I finally got a chance to see Wes Anderson’s latest, ‘The Grand Budapest Hotel’. I must say that it made me feel like filmmaking was all arts captured and choreographed into colors and shapes before me. The perfection of the character’s movements is ironic, the look and feel of their fortunes and misfortunes is mechanical, and the dialogue between the deadpan brood is unabashedly honest and heartfelt, never mind the lack of facial movement- nothing physical gives. The characters are marionettes at the will of circumstances…further, the choices they make and their consequences are not felt visibly, but nonetheless they take place. These consequences are the stories life blood.
I am not sure if it is intended on any level, but classes of characters seem to move differently. M. Gustave is refined and he moves with assurance, but he fast. The Lobby Boy, Zero, moves in the same way as Mendl’s baker, Agatha, whom he loves. They move with the same active, motivated, yet partially frozen -perhaps out of obligation…thawing- determination to survive.
The wealthy people and authorities have a more leisurely pace, a more natural set of movements, a greater range of motion. They are not obligated to do what they are told, they waltz about to live. This is part of the concept in the last lines of the film when the mature Zero explains M. Gustave: “To be frank, I think his world vanished long before he entered it, but he did sustain the illusion with remarkable grace.” The character of M. Gustave dances between the world of the wealthy and the underbelly of that world run by less fortunate worker bees. He is the outlier who manages the atmosphere of the fortunate using the spirit of obligation that propels forward the workers. This is what makes him so deeply relatable.

**TASK DIRECTIONS:**
Answer the following questions using the review of The Grand Budapest Hotel above.
1. What does the review say the characters are, at the will of circumstances?
2. Which character moves in the same way as Zero, the Lobby Boy?
3. Who explains M. Gustave in the last lines of the film?

Excerpts from a dataset:
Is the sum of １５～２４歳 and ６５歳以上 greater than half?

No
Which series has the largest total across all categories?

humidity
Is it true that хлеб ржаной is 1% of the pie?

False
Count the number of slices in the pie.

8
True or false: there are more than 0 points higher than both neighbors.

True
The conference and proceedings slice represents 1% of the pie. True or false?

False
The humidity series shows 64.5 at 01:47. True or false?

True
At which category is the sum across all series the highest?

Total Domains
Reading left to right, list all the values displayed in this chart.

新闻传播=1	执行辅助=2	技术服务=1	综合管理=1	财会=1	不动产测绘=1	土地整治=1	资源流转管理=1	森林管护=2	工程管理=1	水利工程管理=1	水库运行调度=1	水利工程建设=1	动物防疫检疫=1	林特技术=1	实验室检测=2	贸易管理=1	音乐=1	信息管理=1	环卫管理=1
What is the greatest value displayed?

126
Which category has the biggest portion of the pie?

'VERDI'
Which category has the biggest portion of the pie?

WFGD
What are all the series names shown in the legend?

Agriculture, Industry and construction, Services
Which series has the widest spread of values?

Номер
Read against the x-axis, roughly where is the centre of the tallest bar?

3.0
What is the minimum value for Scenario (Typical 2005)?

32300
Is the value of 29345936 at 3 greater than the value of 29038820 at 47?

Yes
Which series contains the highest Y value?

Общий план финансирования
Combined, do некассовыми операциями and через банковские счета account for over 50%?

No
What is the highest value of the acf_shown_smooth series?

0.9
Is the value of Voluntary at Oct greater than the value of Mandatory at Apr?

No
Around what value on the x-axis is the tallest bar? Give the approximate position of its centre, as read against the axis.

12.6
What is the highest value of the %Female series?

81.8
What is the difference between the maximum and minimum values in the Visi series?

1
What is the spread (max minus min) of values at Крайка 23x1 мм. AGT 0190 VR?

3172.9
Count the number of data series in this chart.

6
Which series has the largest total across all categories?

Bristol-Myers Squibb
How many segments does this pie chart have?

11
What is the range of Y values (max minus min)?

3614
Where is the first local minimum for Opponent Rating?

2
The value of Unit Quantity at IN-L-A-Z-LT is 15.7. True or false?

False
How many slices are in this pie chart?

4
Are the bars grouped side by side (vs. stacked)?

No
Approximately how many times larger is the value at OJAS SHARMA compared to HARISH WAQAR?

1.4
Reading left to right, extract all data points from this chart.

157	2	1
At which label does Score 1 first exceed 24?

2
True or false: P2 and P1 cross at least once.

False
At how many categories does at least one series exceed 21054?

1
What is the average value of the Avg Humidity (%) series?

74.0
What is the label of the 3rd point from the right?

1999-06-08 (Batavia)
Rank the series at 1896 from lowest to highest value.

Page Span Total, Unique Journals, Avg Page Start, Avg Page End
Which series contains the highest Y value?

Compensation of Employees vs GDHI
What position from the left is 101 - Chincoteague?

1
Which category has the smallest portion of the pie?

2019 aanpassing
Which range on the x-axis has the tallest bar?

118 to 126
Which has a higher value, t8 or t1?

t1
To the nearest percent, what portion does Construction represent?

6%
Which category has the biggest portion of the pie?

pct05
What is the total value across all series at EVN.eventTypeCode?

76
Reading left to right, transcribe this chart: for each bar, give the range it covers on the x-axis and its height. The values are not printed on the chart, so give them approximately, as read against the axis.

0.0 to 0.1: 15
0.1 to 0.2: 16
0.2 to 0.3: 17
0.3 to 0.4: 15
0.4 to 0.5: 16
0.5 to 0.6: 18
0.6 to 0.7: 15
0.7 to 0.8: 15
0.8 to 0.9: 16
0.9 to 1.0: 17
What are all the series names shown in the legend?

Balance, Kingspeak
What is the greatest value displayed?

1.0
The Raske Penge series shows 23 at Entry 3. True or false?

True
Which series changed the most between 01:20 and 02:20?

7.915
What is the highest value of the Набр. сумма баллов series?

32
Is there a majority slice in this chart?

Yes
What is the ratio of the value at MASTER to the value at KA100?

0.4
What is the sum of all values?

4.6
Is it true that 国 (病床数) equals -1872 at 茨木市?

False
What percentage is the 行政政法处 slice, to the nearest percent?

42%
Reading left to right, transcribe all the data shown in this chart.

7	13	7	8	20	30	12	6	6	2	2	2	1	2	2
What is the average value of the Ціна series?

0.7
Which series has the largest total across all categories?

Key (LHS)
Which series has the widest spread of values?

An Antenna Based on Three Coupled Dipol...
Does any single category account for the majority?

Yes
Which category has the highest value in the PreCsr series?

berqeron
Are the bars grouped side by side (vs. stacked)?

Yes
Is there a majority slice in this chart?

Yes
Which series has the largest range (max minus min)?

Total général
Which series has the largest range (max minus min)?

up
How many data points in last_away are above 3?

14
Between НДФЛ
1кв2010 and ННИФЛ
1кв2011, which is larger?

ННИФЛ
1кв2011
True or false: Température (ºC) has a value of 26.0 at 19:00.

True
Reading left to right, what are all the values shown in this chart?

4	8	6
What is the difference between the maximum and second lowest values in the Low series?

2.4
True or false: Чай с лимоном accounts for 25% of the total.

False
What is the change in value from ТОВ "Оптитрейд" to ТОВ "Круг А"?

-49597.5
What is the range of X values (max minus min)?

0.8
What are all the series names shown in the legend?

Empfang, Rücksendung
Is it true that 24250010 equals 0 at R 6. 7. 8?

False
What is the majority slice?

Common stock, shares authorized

**RESPONSE BOX:**
1. Marionettes.
2. Agatha, Mendl's baker.
3. The mature Zero.